▽

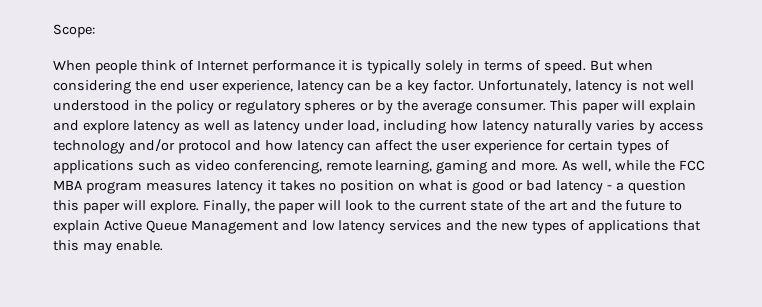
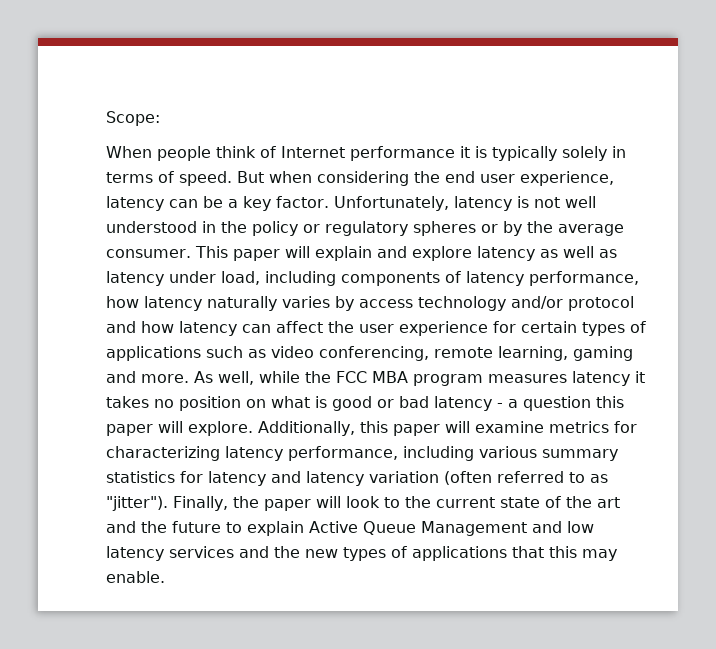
(447, 127) none -> [341,271,639,286] components of latency performance,
(199, 207) none -> [258,421,637,436] [106,446,618,461] [106,471,608,486] [106,496,168,511] Additionally, this paper will examine metrics for characterizing latency performance, including various summary statistics for latency and latency variation (often referred to as "jitter").

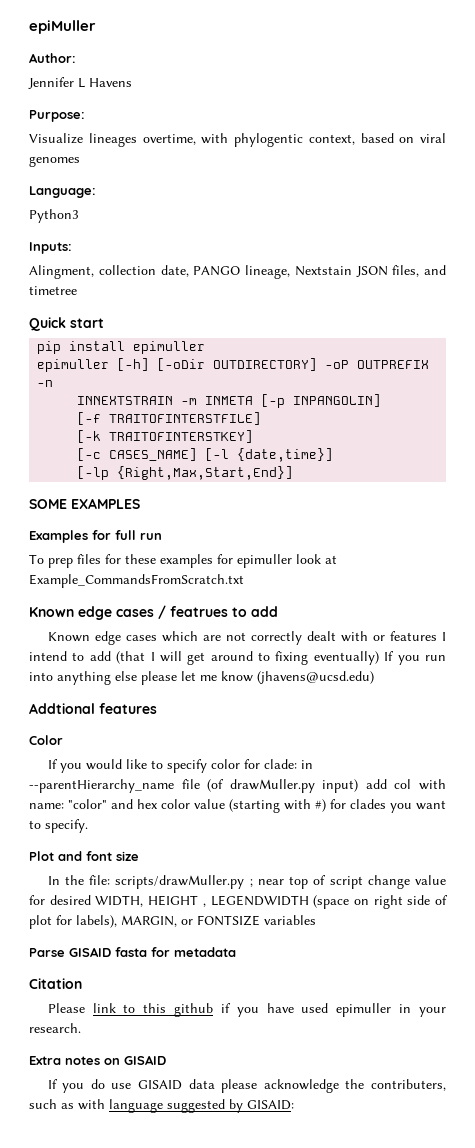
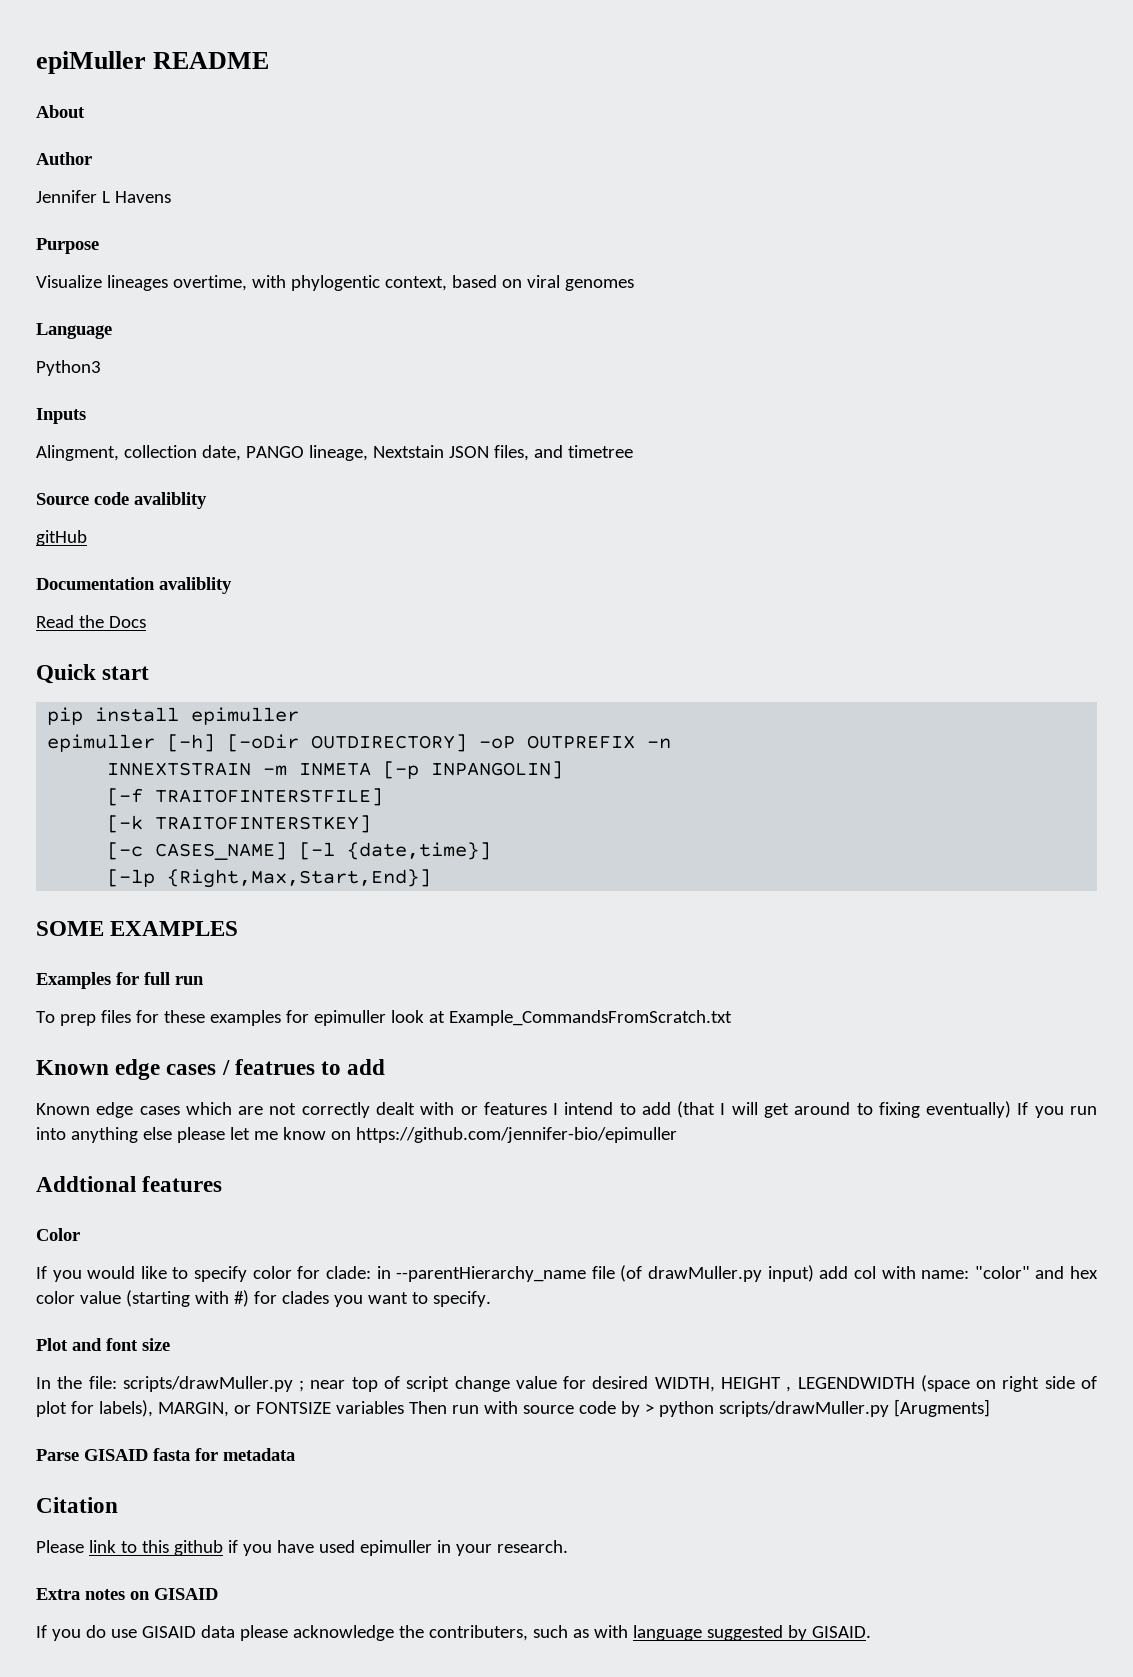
[29,53,76,63] // Author: -> [153,52,270,69] [36,105,85,118] [36,152,92,165] README // About // Author
[29,110,85,122] Purpose: -> [36,238,99,254] Purpose
[29,186,96,198] Language: -> [36,323,112,339] Language
[29,242,72,254] Inputs: -> [36,408,86,424] Inputs
(77, 290) none -> [36,492,207,509] [36,530,87,546] [36,577,232,594] [36,615,146,628] // Source code avaliblity // gitHub // Documentation avaliblity // Read the Docs
[257,671,374,684] (jhavens@ucsd.edu) -> [330,1127,677,1143] on https://github.com/jennifer-bio/epimuller
(316, 920) none -> [408,1399,990,1417] Then run with source code by > python scripts/drawMuller.py [Arugments]
[247,1100,294,1110] GISAID: -> [811,1626,871,1638] GISAID.

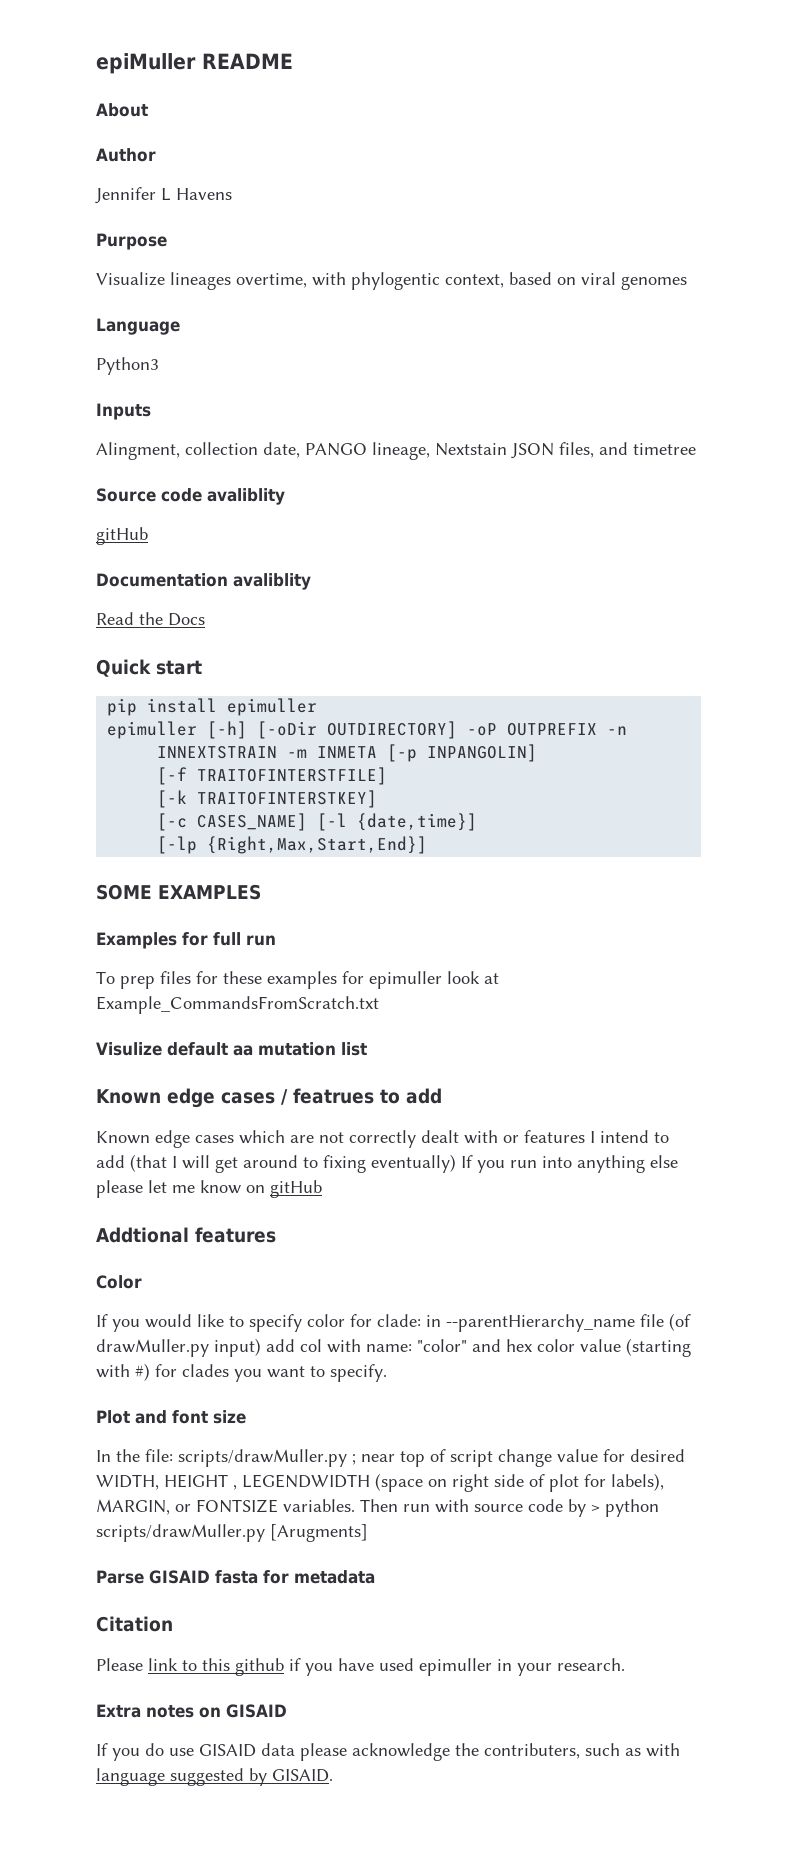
(732, 1018) none -> [96,1042,367,1056] // Visulize default aa mutation list
[355,1127,677,1143] https://github.com/jennifer-bio/epimuller -> [270,1180,322,1198] gitHub
[335,1401,404,1414] variables -> [283,1499,355,1512] variables.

△

How to complete this task> Copy, from the data above, every line where the word "none" appears.

Response>
(447, 127) none -> [341,271,639,286] components of latency performance,
(199, 207) none -> [258,421,637,436] [106,446,618,461] [106,471,608,486] [106,496,168,511] Additionally, this paper will examine metrics for characterizing latency performance, including various summary statistics for latency and latency variation (often referred to as "jitter").
(77, 290) none -> [36,492,207,509] [36,530,87,546] [36,577,232,594] [36,615,146,628] // Source code avaliblity // gitHub // Documentation avaliblity // Read the Docs
(316, 920) none -> [408,1399,990,1417] Then run with source code by > python scripts/drawMuller.py [Arugments]
(732, 1018) none -> [96,1042,367,1056] // Visulize default aa mutation list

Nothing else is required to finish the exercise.